The Defendant was extradited to Aspen in early 1977, and by June, he’d pulled off his first escape. Just before dawn on the sixth day of the statewide manhunt, two sheriff’s deputies came upon a stolen 1966 Cadillac and found The Defendant slumped behind the wheel, severely dehydrated and fatigued, frostbite on three of his toes. He was less than a mile outside Aspen county lines and taken into custody under the jurisdiction of Glenwood Springs, where he was questioned without a lawyer for several hours before the sheriff back in Aspen got wind of it. A pissing match ensued—with Aspen demanding The Defendant’s return and Glenwood Springs refusing. The Defendant was captured on their turf. Aspen had their shot with him, and they’d blown it. A judge ruled in favor of Glenwood Springs: a reckless ruling, not another word for it.
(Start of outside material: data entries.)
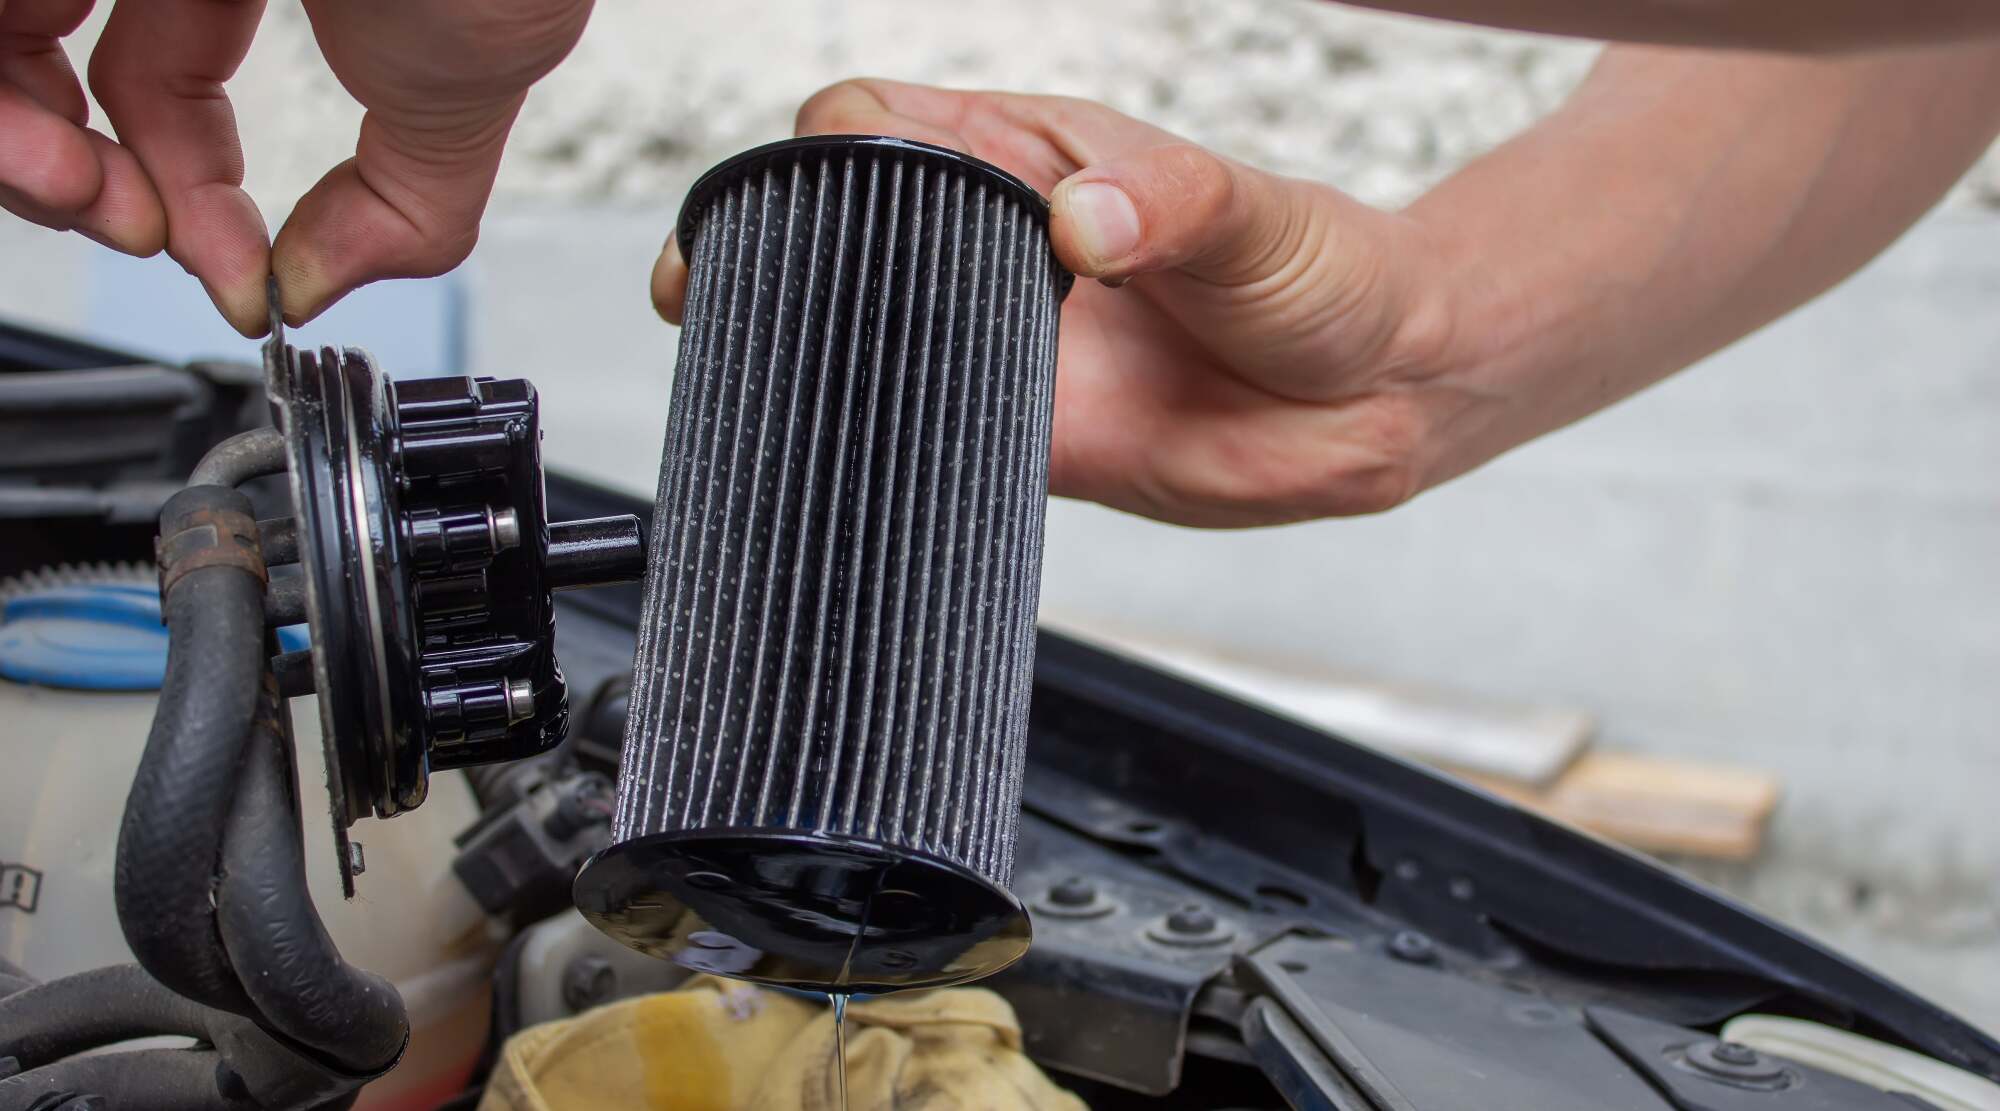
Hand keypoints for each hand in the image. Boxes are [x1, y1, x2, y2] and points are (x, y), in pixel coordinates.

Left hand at [0, 0, 591, 336]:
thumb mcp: (463, 93)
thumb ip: (405, 205)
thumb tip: (325, 284)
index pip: (166, 81)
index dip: (191, 196)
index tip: (233, 268)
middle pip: (48, 60)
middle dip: (85, 182)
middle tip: (138, 233)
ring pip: (0, 36)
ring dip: (27, 158)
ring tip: (85, 202)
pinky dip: (3, 117)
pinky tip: (57, 162)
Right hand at [650, 79, 1477, 526]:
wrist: (1373, 392)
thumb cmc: (1317, 270)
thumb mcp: (1251, 215)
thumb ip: (1171, 206)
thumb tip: (1087, 219)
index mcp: (1029, 162)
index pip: (883, 128)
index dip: (825, 149)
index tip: (803, 189)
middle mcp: (996, 251)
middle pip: (841, 233)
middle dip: (764, 250)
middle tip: (709, 289)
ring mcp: (1000, 345)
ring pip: (865, 339)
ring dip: (803, 352)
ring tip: (743, 369)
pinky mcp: (1019, 437)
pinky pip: (925, 438)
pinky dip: (877, 445)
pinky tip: (837, 454)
“Glenwood’s supposedly the more secure facility,” Sammy said. “We’re smaller, better equipped to keep an eye on him. But from the start, we were out of our depth.”

Sammy eyed both of us to see if we understood what that meant. I glanced at Tina; she shook her head.
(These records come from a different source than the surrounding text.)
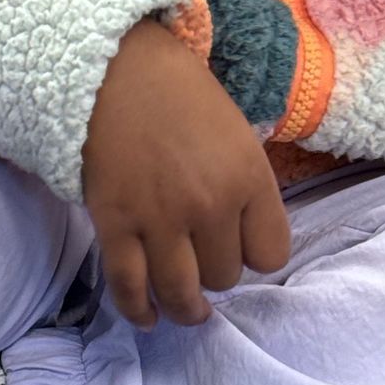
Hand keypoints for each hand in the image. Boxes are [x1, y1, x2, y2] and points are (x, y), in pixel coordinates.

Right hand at [82, 16, 291, 329]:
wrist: (113, 67)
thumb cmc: (178, 93)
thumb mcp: (236, 132)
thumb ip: (245, 186)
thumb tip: (242, 240)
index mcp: (249, 177)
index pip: (271, 255)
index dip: (255, 255)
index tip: (240, 246)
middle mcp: (211, 205)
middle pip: (225, 276)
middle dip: (216, 273)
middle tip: (202, 258)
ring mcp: (160, 218)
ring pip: (182, 292)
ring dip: (185, 307)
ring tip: (185, 310)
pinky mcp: (115, 223)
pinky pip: (130, 285)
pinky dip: (137, 310)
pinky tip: (147, 317)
“With prisoners who have a history of escape, Marshals Service is supposed to get involved, come and inspect the facility. But that never happened. There wasn’t even a mention of a previous escape on his intake screening form.”

“You’re sure of that,” I said, feeling winded.

“I read the form myself. Every guard in my unit did. That form’s supposed to list what the prisoner’s in for. He was down for theft.”

“Theft,” Tina repeated incredulously.

Sammy jabbed his thumbs into his eyes and clenched his jaw angrily. “None of us had any idea of who we were dealing with. Enough time passed between when he was caught and when the judge sent him back to Glenwood that we didn’t even know he was the same guy from the manhunt. Plus, he seemed normal. Easy to talk to. The guy they caught looked feral in the pictures in the paper, but by the time we got him, he’d cleaned himself up again. Then”—Sammy turned his eyes up to the ceiling—“he started going up there.”

Tina and I looked up at the ceiling in a coordinated motion.

“There was a loose tile in his cell,” Sammy said. “The sheriff knew he’d been up there once or twice. But he just said not to worry. Don’t go nowhere anyway. I told him he was getting real thin. I’d collect his dinner plate, and he’d hardly have touched anything on it. Sheriff just laughed and said he wouldn’t touch that shit with a ten-foot pole neither.”

By December 1977, four weeks before I saw him at our front door holding a bloody log from our own cord of firewood, The Defendant had dropped twenty pounds from his already lean frame, enough to shimmy through the narrowest part of the ducting, exit into the empty apartment of a prison worker, change his clothes, and escape Colorado for good. It took them six hours to realize he was gone—he’d pulled the covers over his law textbooks and various documents and piles of letters, arranged to pass for a sleeping body.

“People say he’s living off the land in the mountains,” Sammy said. “There are sightings all the time. Like Bigfoot.”